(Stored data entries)
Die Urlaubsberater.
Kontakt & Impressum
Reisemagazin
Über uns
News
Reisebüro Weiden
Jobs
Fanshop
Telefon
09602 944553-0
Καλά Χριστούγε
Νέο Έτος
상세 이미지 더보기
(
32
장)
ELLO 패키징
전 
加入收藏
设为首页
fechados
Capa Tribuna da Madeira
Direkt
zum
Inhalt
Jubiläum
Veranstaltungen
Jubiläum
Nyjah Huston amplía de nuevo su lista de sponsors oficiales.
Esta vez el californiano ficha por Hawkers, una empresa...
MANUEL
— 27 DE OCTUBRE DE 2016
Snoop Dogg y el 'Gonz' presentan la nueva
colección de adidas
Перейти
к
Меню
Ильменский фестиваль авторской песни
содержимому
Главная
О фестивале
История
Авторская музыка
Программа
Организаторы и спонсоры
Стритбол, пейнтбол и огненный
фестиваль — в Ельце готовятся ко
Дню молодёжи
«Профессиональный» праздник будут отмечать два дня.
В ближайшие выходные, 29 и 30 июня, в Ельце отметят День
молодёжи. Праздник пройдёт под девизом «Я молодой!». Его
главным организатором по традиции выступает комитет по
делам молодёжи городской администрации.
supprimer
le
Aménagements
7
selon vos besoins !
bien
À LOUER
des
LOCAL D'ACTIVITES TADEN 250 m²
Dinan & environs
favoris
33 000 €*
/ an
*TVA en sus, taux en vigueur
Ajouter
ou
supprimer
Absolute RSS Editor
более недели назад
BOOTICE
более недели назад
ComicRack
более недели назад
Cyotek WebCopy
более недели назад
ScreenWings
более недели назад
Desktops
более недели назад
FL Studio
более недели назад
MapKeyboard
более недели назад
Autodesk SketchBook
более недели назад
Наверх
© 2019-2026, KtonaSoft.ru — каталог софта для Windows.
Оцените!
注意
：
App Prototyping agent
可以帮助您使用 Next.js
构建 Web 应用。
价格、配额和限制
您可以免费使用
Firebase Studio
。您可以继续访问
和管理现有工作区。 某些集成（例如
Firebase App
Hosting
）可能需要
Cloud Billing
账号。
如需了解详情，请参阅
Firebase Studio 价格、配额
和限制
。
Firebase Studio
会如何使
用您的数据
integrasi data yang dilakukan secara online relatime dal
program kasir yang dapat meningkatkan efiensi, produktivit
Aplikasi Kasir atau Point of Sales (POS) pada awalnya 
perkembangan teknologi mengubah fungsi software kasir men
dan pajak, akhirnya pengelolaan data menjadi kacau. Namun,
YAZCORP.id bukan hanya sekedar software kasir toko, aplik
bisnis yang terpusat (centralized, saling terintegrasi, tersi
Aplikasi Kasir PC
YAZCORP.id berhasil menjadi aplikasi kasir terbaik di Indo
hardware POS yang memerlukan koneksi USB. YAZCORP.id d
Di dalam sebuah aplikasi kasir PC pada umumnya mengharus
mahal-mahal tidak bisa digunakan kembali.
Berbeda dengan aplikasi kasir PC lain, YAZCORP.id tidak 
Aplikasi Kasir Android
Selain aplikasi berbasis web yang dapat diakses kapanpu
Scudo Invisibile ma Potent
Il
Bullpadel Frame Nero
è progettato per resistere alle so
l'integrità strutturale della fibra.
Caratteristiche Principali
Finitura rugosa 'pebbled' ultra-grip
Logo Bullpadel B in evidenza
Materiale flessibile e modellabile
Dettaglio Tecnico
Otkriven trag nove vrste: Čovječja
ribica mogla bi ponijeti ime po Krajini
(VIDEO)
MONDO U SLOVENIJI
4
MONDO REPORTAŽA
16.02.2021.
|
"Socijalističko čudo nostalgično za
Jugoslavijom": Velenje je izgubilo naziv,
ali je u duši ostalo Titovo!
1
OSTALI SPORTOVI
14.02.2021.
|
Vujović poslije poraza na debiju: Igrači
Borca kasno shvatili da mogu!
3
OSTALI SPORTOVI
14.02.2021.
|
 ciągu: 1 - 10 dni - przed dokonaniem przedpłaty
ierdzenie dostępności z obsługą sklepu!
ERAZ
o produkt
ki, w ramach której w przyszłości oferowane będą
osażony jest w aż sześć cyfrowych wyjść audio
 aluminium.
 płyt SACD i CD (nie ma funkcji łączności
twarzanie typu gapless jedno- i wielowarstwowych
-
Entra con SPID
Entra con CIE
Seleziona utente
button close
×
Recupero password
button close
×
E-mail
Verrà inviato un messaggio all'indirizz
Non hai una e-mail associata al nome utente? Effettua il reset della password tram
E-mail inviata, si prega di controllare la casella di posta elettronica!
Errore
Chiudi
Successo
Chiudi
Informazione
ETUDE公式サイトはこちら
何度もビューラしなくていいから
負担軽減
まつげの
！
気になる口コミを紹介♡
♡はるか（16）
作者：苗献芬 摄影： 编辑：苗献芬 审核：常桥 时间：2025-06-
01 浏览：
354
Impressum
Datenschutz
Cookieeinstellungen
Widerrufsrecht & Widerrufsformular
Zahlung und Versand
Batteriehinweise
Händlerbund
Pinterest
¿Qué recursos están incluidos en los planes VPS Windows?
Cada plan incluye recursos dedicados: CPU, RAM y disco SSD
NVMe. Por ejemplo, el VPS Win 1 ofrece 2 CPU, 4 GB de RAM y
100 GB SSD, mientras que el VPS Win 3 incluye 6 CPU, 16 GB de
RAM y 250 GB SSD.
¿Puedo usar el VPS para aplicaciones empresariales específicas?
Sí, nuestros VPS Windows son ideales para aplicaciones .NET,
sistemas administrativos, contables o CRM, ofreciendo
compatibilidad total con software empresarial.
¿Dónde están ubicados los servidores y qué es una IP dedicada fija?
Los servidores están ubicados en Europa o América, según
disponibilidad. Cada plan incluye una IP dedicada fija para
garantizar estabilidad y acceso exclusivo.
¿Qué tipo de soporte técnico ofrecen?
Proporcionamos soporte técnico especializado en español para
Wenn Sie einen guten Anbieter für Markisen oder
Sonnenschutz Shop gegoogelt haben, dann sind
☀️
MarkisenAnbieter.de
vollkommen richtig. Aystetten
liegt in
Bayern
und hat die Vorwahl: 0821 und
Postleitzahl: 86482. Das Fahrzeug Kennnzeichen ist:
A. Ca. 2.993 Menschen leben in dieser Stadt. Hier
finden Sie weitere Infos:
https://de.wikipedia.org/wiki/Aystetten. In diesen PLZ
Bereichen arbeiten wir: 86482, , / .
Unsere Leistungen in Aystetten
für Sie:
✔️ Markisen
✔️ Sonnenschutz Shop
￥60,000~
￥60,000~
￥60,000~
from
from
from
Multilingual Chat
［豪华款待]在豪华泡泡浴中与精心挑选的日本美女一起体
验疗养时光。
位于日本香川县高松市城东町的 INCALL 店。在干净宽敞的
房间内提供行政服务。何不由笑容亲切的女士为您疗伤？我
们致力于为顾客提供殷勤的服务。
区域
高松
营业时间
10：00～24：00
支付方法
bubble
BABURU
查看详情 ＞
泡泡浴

- [What to produce]:
Scan the data above and report each line in which "menjadi" is present.

- [Response]:
dan pajak, akhirnya pengelolaan data menjadi kacau. Namun,
YAZCORP.id berhasil menjadi aplikasi kasir terbaik di Indo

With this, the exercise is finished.